> [Entries shown]
/---

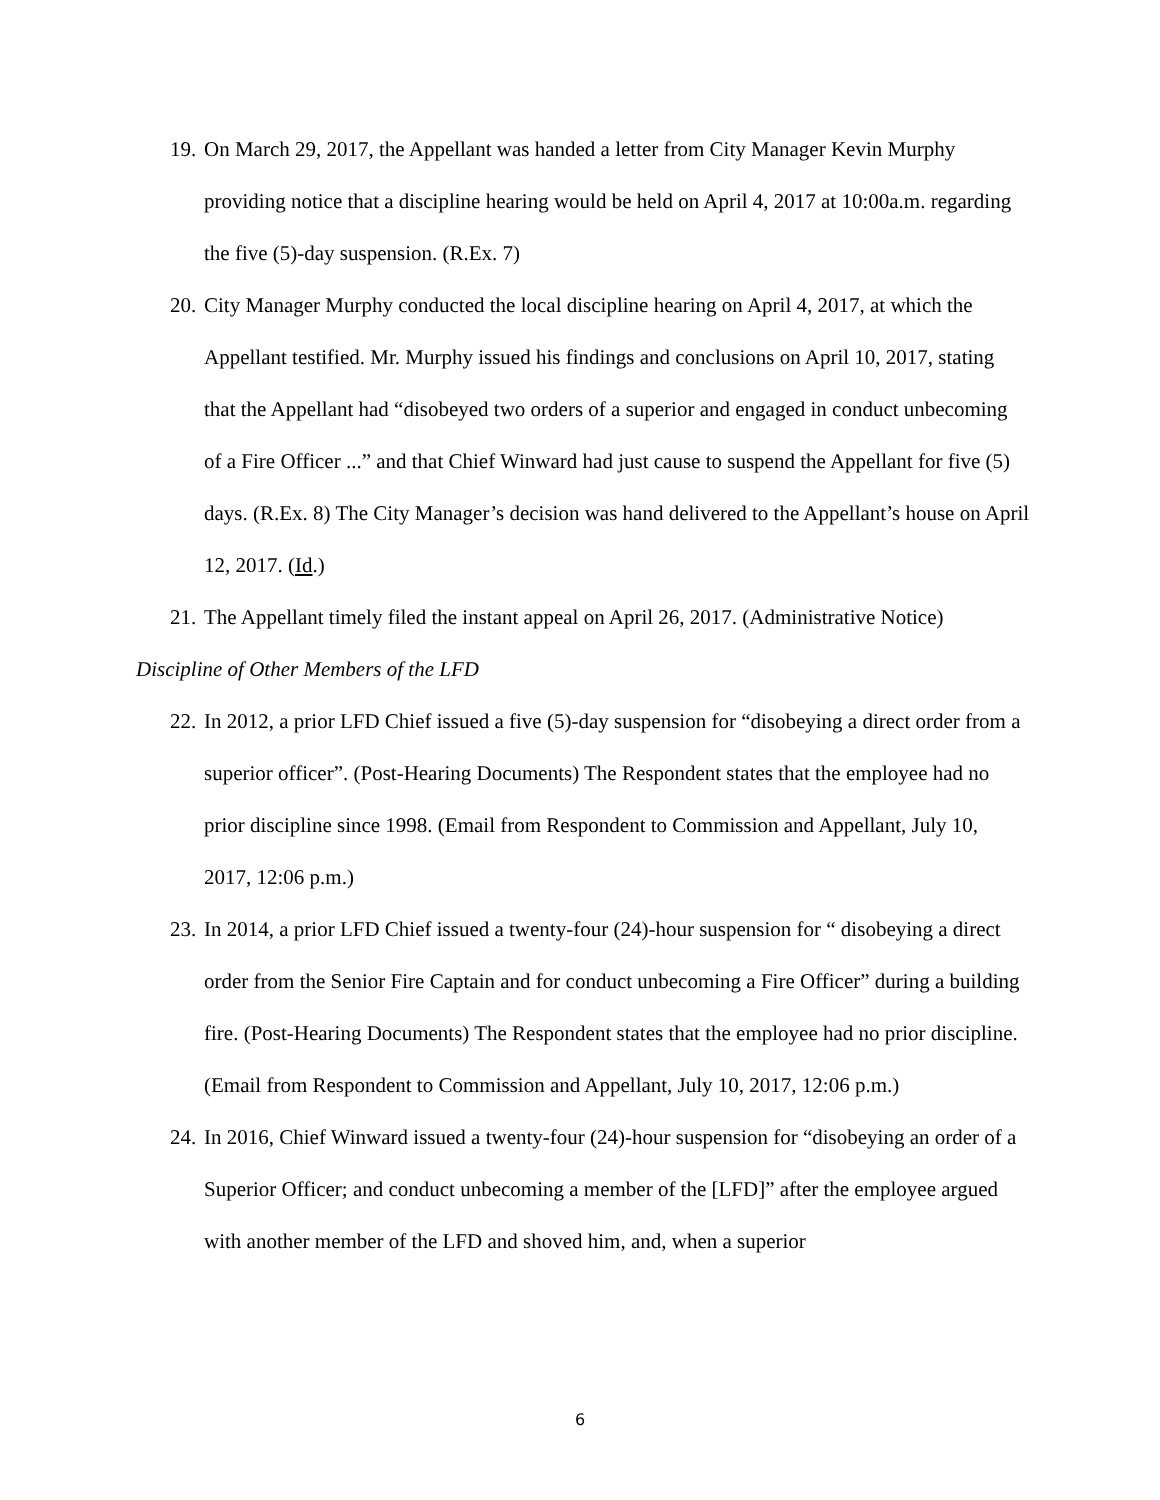19. On March 29, 2017, the Appellant was handed a letter from City Manager Kevin Murphy providing notice that a discipline hearing would be held on April 4, 2017 at 10:00a.m. regarding the five (5)-day suspension. (R.Ex. 7)
20. City Manager Murphy conducted the local discipline hearing on April 4, 2017, at which the Appellant testified. Mr. Murphy issued his findings and conclusions on April 10, 2017, stating that the Appellant had “disobeyed two orders of a superior and engaged in conduct unbecoming of a Fire Officer ...” and that Chief Winward had just cause to suspend the Appellant for five (5) days. (R.Ex. 8) The City Manager’s decision was hand delivered to the Appellant’s house on April 12, 2017. (Id.)
21. The Appellant timely filed the instant appeal on April 26, 2017. (Administrative Notice)
Discipline of Other Members of the LFD
22. In 2012, a prior LFD Chief issued a five (5)-day suspension for “disobeying a direct order from a superior officer”. (Post-Hearing Documents) The Respondent states that the employee had no prior discipline since 1998. (Email from Respondent to Commission and Appellant, July 10, 2017, 12:06 p.m.)
23. In 2014, a prior LFD Chief issued a twenty-four (24)-hour suspension for “ disobeying a direct order from the Senior Fire Captain and for conduct unbecoming a Fire Officer” during a building fire. (Post-Hearing Documents) The Respondent states that the employee had no prior discipline. (Email from Respondent to Commission and Appellant, July 10, 2017, 12:06 p.m.)
24. In 2016, Chief Winward issued a twenty-four (24)-hour suspension for “disobeying an order of a Superior Officer; and conduct unbecoming a member of the [LFD]” after the employee argued with another member of the LFD and shoved him, and, when a superior
6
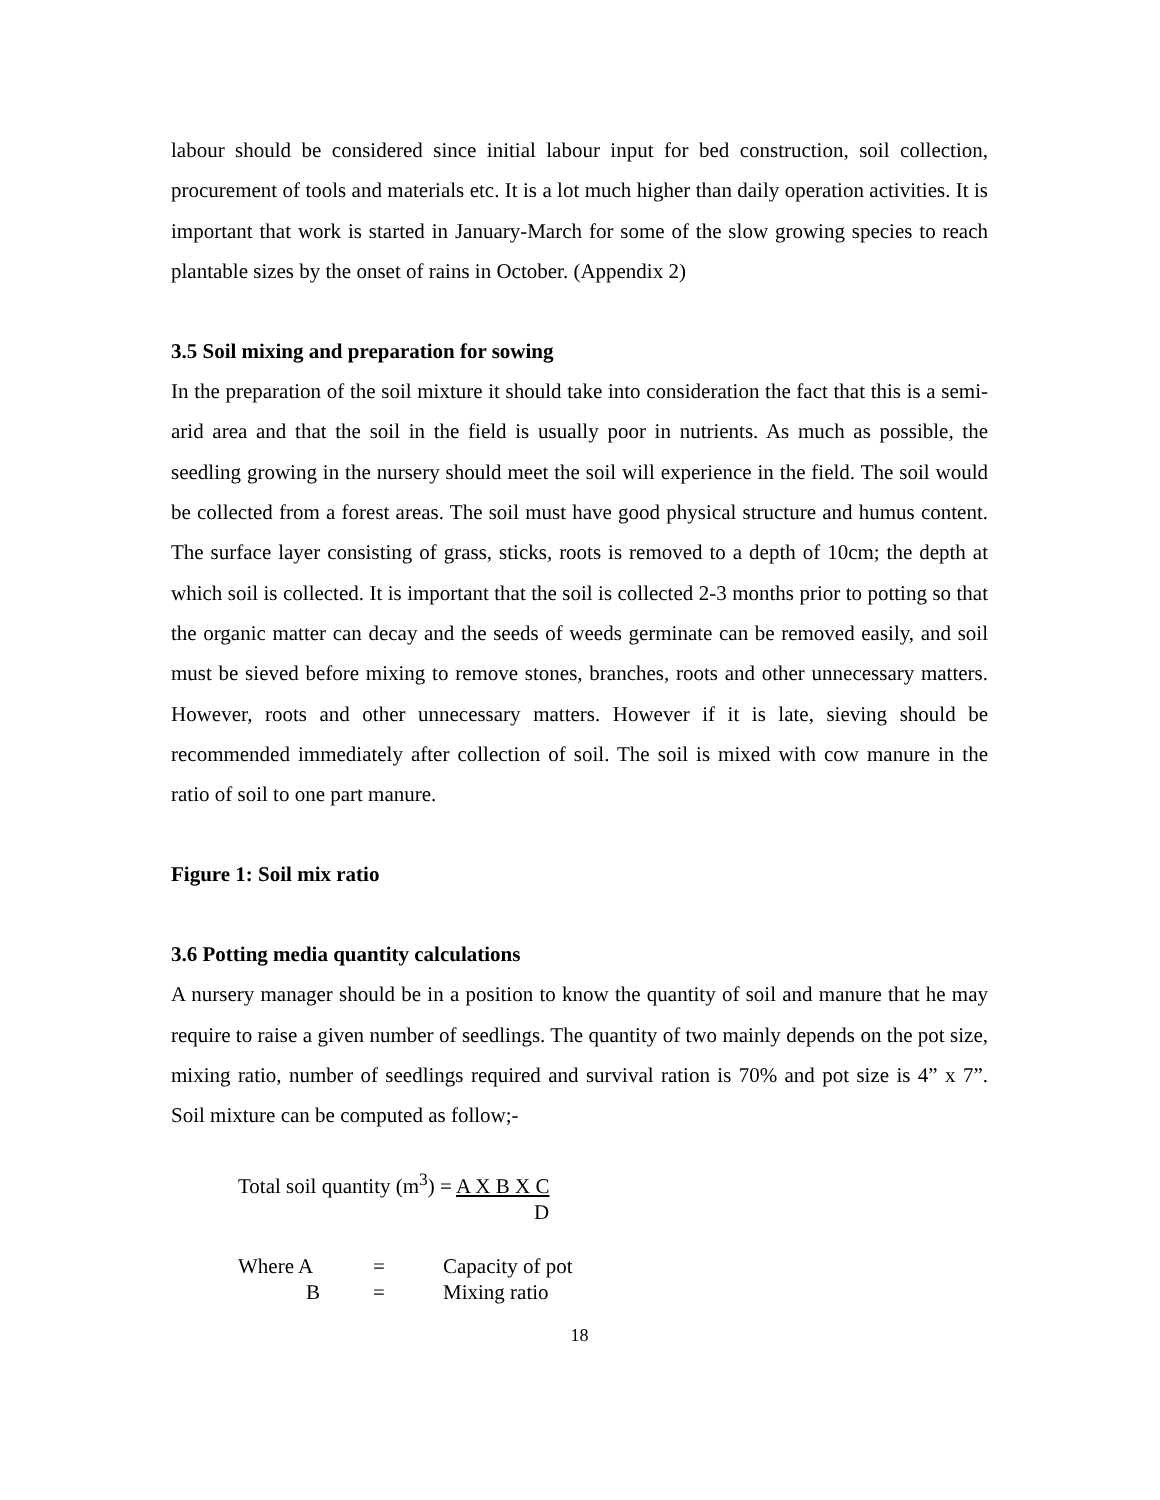labour should be considered since initial labour input for bed construction, soil collection, procurement of tools and materials etc. It is a lot much higher than daily operation activities. It is important that work is started in January-March for some of the slow growing species to reach plantable sizes by the onset of rains in October. (Appendix 2)
3.5 Soil mixing and preparation for sowing
In the preparation of the soil mixture it should take into consideration the fact that this is a semi-arid area and that the soil in the field is usually poor in nutrients. As much as possible, the seedling growing in the nursery should meet the soil will experience in the field. The soil would be collected from a forest areas. The soil must have good physical structure and humus content. The surface layer consisting of grass, sticks, roots is removed to a depth of 10cm; the depth at which soil is collected. It is important that the soil is collected 2-3 months prior to potting so that the organic matter can decay and the seeds of weeds germinate can be removed easily, and soil must be sieved before mixing to remove stones, branches, roots and other unnecessary matters. However, roots and other unnecessary matters. However if it is late, sieving should be recommended immediately after collection of soil. The soil is mixed with cow manure in the ratio of soil to one part manure.
Figure 1: Soil mix ratio
3.6 Potting media quantity calculations
A nursery manager should be in a position to know the quantity of soil and manure that he may require to raise a given number of seedlings. The quantity of two mainly depends on the pot size, mixing ratio, number of seedlings required and survival ration is 70% and pot size is 4” x 7”. Soil mixture can be computed as follow;-
Total soil quantity (m<sup>3</sup>) = A X B X C
D
Where A = Capacity of pot
B = Mixing ratio
18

\---

> [Exercise aim]
From the records above, print exactly the lines that run from the line with "21. The Appellant" to the line with "22. In 2012, a", inclusive.

> [Exercise result]
21. The Appellant timely filed the instant appeal on April 26, 2017. (Administrative Notice)
Discipline of Other Members of the LFD
22. In 2012, a prior LFD Chief issued a five (5)-day suspension for “disobeying a direct order from a superior officer”. (Post-Hearing Documents) The Respondent states that the employee had no prior discipline since 1998. (Email from Respondent to Commission and Appellant, July 10, 2017, 12:06 p.m.)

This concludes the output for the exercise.